The artist has reached the end of his song, and notices my interaction (or lack thereof). He apologizes and offers an alternative notebook “since the other was compromised.”

“It hasn’t been compromised,” the young guy has tuned in to the conversation.

The train arrives and I get on, still uplifted by the performance. A girl takes the seat adjacent to me and I quickly realize she is trying to hold back tears. Occasionally they outwit her and sneak down her cheeks. I feel a strong compulsion to ask if she’s okay. I wonder though if asking if she’s okay will be an intrusion? Or is it possible that it would make a difference? Is there healing power in the knowledge that a stranger cares? I try to imagine the situation in reverse to figure out how I would feel. I think I would be touched. Human interaction being the intimidating apex of vulnerability it so often is, I give myself four stops to grow the balls.
 
But she gets off in two.

So that’s that. I’ll never again be presented with the unique moment in which our paths cross and she is sad and I am concerned on a human level. It’s an opportunity missed. It lets me know in bright, abrasive, determined words like fresh neon paint that there really is no time like the present. And the present is fleeting… temporary… then it slips away and is the past. Just like this exact mundane moment: here now, gone now.

I think there is something immensely powerful in the moments of unlikely proximity — a moment where the haze of a stranger comes into focus and is an actual living, breathing person. A person with worries and quirks and nervous habits and sadness and joy and thoughts. A person with a favorite pair of shoes and a mother at the very least at some point and a heartbeat. A person who can get paper-cuts, who needs water and sleep to survive. A person who has inside jokes with someone and favorite memories and regrets and a preferred genre of music, maybe even allergies. 

Someone with hopes and disappointments — someone who’s more than just a face among faces in a crowd, to someone they are the face sought out amidst the blur of others. I will never adequately do justice to the punch packed in a moment where someone else’s humanity feels as vibrantly real and palpable as your own. It’s my favorite lesson to learn over and over again, and it is a lesson best learned as often as possible. It’s remarkably easy to see other people as shells, extras in the performance of your life.
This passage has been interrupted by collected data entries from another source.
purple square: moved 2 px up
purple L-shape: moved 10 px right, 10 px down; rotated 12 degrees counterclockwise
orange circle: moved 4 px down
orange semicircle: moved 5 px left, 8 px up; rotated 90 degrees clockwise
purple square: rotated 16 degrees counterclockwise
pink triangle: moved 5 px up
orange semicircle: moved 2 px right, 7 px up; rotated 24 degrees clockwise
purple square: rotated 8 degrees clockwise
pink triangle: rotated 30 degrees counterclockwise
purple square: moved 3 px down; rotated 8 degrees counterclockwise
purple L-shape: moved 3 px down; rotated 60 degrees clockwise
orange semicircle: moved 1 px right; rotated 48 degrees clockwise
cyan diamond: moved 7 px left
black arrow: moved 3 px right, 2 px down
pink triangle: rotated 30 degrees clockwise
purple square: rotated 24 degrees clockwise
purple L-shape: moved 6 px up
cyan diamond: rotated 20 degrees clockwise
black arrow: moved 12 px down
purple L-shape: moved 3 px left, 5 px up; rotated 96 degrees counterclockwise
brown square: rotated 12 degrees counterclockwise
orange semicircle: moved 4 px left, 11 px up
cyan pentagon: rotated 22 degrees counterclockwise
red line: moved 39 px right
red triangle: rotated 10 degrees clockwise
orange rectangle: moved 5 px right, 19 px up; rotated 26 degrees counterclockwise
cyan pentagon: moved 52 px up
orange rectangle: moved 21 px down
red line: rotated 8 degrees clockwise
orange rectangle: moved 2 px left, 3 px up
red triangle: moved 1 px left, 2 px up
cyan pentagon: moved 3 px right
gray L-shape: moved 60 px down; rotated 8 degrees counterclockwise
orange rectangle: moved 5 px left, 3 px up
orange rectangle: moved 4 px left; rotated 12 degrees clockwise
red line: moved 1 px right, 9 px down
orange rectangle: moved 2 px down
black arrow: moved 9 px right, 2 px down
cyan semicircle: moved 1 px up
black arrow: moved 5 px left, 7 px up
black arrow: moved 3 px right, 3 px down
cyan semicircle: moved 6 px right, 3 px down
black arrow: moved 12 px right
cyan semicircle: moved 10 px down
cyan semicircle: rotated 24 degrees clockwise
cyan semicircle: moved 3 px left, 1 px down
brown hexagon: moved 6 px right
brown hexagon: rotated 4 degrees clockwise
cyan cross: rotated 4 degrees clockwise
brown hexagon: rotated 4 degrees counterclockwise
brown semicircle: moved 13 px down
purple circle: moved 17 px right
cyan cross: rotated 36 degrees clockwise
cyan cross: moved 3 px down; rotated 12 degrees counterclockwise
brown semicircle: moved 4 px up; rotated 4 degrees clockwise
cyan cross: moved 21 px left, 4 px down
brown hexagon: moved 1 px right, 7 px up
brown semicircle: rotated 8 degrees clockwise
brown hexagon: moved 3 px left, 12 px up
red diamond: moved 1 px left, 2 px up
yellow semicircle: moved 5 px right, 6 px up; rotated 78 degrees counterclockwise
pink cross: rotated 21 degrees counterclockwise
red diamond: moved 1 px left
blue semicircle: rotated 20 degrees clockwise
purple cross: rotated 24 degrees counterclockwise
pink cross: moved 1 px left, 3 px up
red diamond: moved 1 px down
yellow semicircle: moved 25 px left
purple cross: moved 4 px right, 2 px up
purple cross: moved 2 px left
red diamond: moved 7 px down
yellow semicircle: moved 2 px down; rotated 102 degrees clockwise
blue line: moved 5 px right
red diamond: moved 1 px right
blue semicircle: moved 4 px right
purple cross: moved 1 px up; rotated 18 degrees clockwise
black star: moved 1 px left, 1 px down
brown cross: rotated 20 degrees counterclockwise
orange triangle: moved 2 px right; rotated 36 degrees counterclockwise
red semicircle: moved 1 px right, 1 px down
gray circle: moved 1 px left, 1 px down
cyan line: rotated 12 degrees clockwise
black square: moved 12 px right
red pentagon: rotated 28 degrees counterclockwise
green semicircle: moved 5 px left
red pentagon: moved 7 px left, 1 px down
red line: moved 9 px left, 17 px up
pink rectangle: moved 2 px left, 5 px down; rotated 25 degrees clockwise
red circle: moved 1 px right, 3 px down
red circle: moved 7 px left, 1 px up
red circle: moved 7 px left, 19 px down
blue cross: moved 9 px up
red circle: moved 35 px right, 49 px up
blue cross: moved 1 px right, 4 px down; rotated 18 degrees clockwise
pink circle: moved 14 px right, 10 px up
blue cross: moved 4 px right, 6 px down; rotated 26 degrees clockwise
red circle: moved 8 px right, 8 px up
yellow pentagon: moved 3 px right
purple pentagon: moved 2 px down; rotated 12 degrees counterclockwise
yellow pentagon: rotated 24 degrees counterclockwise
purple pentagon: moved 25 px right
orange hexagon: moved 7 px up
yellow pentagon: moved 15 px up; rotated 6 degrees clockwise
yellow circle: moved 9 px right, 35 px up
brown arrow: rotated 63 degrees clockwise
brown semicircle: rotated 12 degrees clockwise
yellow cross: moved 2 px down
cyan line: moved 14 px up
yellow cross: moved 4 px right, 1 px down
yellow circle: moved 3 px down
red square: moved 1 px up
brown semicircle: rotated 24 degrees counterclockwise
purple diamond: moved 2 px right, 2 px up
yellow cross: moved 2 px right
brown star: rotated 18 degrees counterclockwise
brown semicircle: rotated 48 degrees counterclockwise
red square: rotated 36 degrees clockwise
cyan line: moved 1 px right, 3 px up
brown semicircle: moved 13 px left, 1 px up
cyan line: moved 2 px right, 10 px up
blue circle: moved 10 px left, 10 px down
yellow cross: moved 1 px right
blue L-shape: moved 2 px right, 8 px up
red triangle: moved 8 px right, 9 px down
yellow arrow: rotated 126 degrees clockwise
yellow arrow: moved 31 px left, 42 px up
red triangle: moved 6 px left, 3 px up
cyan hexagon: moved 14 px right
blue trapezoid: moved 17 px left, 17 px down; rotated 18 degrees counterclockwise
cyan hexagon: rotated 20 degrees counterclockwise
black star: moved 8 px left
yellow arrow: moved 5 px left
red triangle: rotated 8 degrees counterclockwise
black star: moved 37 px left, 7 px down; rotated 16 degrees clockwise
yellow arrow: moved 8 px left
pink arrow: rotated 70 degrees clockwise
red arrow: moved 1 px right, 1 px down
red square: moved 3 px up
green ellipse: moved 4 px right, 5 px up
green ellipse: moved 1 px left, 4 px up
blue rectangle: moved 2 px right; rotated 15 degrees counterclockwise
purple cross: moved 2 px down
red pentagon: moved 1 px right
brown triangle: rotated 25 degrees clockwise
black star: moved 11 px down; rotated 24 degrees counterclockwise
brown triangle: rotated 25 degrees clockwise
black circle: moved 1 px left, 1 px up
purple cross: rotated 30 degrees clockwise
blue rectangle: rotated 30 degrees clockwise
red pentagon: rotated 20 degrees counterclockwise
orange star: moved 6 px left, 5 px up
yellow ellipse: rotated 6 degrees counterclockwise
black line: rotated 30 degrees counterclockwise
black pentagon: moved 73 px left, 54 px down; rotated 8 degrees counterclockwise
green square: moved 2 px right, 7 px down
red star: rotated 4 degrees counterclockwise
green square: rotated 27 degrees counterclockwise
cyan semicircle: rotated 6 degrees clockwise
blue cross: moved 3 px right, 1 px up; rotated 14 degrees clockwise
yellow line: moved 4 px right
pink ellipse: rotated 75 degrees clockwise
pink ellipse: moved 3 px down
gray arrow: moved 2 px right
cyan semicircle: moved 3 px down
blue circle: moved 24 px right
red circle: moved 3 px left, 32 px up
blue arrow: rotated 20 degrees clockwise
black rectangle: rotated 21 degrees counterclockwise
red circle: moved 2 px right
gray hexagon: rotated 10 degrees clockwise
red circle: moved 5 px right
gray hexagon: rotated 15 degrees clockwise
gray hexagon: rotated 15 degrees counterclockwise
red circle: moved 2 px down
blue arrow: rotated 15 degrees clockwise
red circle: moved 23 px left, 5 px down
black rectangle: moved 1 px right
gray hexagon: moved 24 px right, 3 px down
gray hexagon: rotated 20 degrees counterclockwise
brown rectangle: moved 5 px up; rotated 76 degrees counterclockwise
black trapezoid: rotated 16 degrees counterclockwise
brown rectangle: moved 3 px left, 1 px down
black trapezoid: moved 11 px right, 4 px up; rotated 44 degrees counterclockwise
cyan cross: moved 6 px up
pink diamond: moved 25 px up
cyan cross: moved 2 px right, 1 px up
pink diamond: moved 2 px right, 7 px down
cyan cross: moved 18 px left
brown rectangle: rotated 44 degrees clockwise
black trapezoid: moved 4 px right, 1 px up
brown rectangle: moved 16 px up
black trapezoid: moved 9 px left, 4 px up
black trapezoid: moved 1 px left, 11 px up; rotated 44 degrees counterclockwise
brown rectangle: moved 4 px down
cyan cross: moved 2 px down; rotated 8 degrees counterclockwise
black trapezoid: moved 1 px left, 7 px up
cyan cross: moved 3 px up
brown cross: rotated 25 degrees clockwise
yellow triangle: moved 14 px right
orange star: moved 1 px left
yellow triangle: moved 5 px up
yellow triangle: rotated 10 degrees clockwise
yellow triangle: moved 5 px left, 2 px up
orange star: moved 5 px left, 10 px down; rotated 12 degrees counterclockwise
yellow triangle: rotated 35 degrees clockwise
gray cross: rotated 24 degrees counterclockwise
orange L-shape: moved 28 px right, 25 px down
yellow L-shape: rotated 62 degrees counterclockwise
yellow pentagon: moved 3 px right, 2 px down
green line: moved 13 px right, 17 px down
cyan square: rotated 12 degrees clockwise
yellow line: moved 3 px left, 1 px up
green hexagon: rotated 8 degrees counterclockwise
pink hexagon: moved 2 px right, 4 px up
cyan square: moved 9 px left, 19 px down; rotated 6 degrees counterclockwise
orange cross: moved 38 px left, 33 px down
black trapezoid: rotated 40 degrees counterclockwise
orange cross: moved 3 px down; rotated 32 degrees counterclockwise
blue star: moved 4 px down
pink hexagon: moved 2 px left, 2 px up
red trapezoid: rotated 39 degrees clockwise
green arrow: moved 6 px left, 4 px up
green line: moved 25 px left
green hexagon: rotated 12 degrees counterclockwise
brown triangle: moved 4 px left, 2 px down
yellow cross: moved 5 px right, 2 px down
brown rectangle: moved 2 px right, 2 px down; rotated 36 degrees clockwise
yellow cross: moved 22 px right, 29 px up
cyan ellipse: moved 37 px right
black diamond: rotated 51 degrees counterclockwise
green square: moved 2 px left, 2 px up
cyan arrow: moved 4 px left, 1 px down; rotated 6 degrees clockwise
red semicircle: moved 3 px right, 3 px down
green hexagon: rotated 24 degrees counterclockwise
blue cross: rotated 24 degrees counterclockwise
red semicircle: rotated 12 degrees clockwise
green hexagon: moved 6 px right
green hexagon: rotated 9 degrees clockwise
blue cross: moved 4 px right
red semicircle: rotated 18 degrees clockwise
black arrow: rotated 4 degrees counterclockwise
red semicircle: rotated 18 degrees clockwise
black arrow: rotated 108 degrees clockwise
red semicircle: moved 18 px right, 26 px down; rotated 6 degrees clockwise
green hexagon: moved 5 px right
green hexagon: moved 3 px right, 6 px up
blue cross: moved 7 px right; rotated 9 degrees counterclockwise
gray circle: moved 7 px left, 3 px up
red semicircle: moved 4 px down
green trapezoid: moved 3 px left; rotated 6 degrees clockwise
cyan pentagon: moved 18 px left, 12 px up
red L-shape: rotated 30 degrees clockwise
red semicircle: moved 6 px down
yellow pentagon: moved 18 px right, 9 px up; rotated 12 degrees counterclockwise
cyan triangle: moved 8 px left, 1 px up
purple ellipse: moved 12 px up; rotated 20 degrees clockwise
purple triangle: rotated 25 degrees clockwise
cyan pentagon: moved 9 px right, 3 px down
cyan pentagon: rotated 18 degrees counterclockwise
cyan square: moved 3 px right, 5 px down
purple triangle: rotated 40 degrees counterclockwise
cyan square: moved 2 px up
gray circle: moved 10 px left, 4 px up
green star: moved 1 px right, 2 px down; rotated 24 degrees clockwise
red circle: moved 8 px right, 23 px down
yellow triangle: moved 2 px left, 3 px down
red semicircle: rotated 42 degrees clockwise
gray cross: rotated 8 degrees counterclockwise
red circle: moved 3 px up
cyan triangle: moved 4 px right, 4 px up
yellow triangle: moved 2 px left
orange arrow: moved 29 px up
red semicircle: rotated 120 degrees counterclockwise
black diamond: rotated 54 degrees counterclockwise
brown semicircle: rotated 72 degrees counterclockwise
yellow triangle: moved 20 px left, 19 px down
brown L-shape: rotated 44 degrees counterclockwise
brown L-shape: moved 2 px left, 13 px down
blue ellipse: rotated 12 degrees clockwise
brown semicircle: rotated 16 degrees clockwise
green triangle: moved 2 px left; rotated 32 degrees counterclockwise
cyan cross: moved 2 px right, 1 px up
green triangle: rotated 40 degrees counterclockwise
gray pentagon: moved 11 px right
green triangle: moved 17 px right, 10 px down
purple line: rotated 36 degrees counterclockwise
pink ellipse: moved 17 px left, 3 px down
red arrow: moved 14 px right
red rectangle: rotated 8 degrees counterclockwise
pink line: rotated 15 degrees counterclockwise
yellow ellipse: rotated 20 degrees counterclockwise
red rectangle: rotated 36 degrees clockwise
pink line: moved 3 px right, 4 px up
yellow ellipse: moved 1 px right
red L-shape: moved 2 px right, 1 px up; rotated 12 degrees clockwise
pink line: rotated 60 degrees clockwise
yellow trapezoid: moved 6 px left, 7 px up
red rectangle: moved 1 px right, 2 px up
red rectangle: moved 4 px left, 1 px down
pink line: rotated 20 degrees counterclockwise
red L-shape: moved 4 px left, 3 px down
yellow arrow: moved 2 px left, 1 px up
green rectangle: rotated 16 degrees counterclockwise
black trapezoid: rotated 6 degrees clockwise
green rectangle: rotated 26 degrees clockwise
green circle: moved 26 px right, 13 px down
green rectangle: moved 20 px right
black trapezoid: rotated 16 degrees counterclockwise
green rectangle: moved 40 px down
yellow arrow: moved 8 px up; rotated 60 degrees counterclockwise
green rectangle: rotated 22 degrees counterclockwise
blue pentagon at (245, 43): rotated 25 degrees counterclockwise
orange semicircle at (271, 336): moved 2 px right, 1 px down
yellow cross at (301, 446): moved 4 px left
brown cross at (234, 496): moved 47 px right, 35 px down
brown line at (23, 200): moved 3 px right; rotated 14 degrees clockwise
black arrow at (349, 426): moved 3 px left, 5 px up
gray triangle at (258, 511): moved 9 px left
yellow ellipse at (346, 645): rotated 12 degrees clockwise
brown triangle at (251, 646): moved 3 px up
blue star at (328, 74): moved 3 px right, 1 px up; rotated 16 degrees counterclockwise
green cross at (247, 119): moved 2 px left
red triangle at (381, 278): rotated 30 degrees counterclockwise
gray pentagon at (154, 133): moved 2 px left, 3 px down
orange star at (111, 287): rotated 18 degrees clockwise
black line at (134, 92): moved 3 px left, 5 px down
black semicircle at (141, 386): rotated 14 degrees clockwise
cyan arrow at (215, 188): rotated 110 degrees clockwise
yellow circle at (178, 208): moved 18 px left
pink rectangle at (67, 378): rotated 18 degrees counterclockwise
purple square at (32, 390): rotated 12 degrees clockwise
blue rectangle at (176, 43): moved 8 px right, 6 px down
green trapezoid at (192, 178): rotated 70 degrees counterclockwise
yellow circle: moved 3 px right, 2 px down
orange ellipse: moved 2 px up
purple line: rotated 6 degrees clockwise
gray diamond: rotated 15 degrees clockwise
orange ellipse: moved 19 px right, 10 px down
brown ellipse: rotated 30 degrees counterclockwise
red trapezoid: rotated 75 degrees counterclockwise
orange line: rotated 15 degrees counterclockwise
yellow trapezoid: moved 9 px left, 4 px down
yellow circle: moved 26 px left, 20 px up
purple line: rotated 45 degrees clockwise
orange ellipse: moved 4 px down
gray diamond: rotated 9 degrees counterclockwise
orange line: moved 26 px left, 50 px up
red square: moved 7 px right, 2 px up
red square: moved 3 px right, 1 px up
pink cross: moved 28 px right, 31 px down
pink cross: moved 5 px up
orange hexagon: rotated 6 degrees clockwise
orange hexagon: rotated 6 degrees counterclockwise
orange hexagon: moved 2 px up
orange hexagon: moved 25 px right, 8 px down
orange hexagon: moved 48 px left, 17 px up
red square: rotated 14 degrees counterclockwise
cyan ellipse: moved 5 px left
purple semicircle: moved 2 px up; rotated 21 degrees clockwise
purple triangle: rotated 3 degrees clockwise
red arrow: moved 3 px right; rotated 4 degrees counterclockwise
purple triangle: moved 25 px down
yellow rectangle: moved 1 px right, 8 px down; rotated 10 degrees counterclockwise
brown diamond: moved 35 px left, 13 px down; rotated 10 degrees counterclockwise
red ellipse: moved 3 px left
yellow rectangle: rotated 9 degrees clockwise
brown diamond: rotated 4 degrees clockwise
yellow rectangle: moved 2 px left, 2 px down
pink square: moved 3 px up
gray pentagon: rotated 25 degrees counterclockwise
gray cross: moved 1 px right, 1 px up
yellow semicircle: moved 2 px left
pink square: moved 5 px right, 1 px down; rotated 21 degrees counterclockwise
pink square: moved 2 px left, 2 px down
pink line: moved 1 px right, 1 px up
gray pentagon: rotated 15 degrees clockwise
What does it even mean to be YOU? How do you define it? The complexities in your existence are present in every other person and it’s a rattling explosive realization that, despite the quickness of its departure, leaves shock waves on impact.

I am jarred from my thoughts as an artist makes his way down the train pushing a trolley with wood strapped to it, paintings splattered across it. He explains that he’s a struggling artist living in Bed Stuy, just another someone trying to make it. I realize as he draws nearer that it’s the same guy who ignored me earlier on the platform. Something thaws. Everything melts together. I know nothing about anyone as we share this space. There is so much to know that will never be known, so much to gain that will never even catch my gaze.

As he walks in one direction, a homeless man walks in the other. Both are asking for any dollars or change anyone might have to spare. The question always comes to what we care to spare our dollars for. I feel the same is true of compassion, of kindness, of selflessness, of honesty. All that requires a bit more effort from us — no matter how small that extra effort is — it is always ultimately dependent upon what we’re willing to spare. The choice is personal, but it is a thought process worth being conscious of, if only to gain insight into what matters to you.

My stop arrives, faster than expected. As ever, I leave the subway humbled, mind exploring all the corners it usually cuts.